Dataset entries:
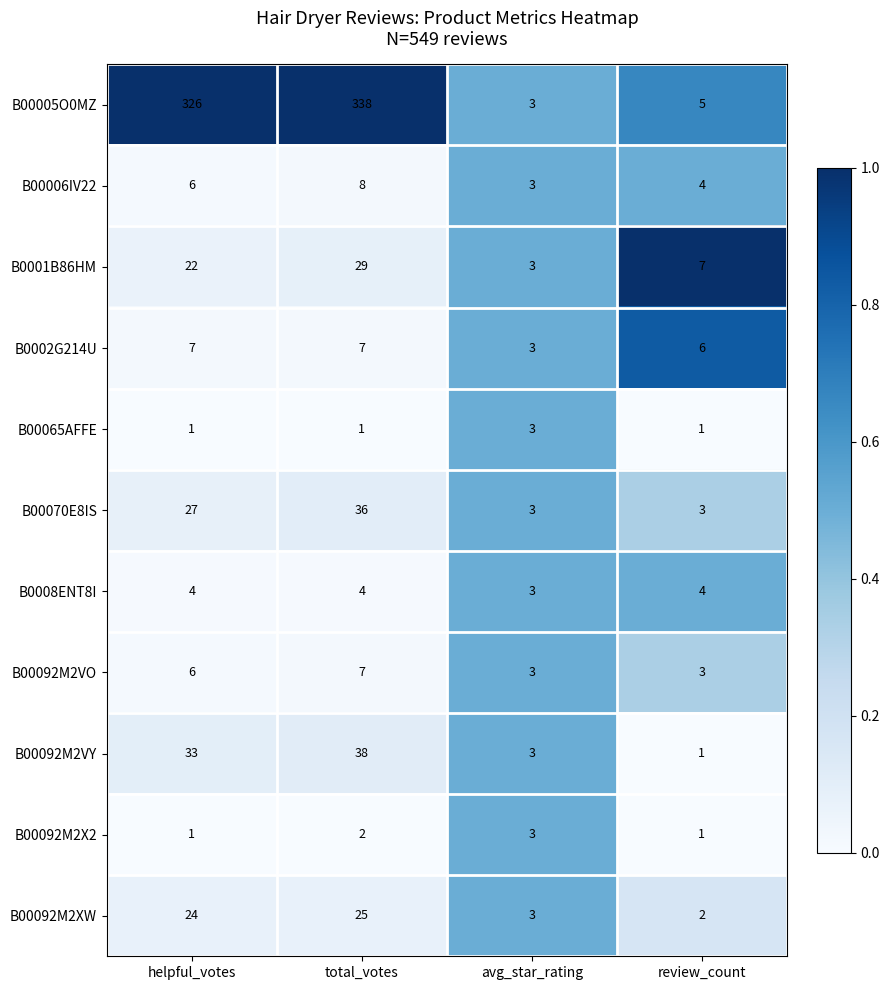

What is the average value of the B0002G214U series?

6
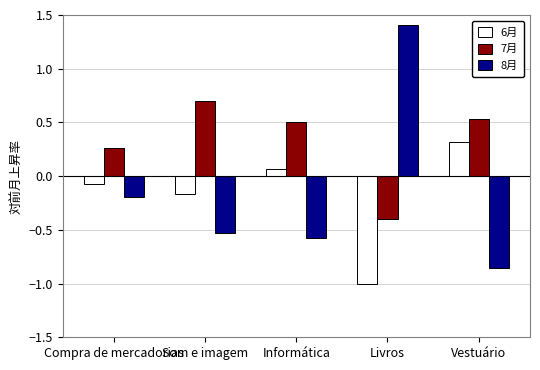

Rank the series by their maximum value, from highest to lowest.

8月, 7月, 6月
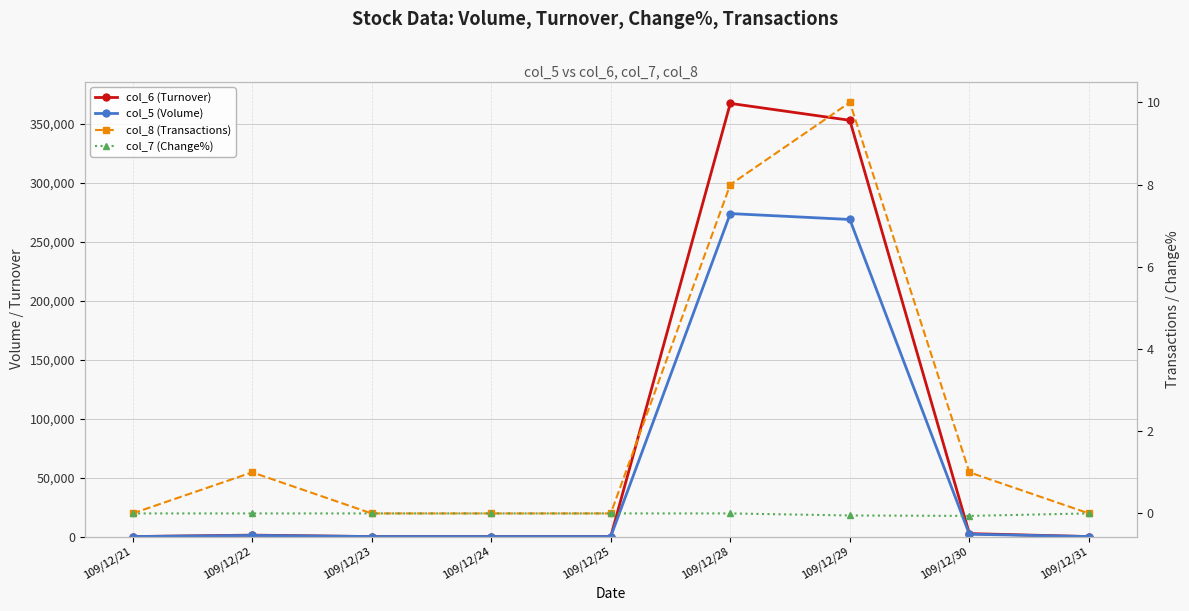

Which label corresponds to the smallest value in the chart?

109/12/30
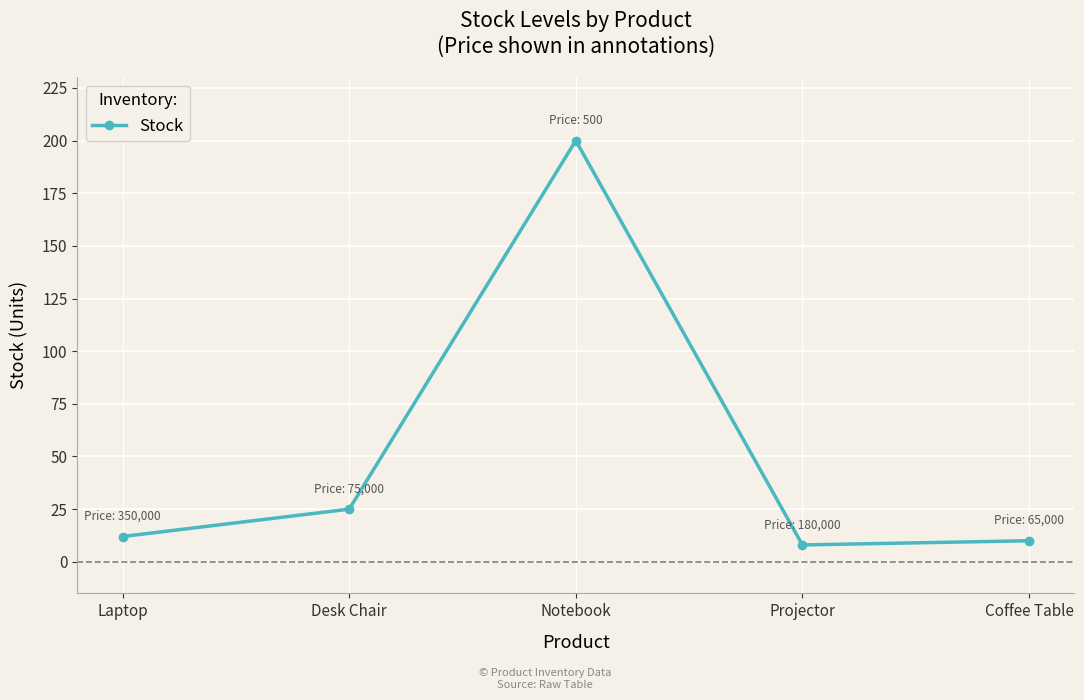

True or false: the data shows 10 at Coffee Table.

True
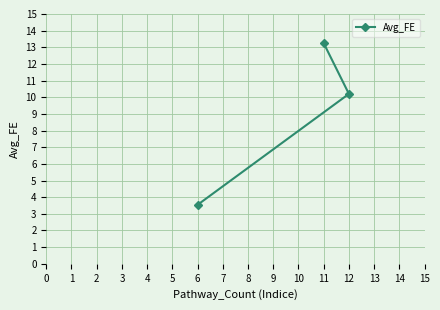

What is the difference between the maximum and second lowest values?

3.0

§ INSTRUCTIONS TO FOLLOW:
Pull out every line of the data that contains the word "True", matching its case exactly.

§ RESPONSE BOX:
True or false: the data shows 10 at Coffee Table.
True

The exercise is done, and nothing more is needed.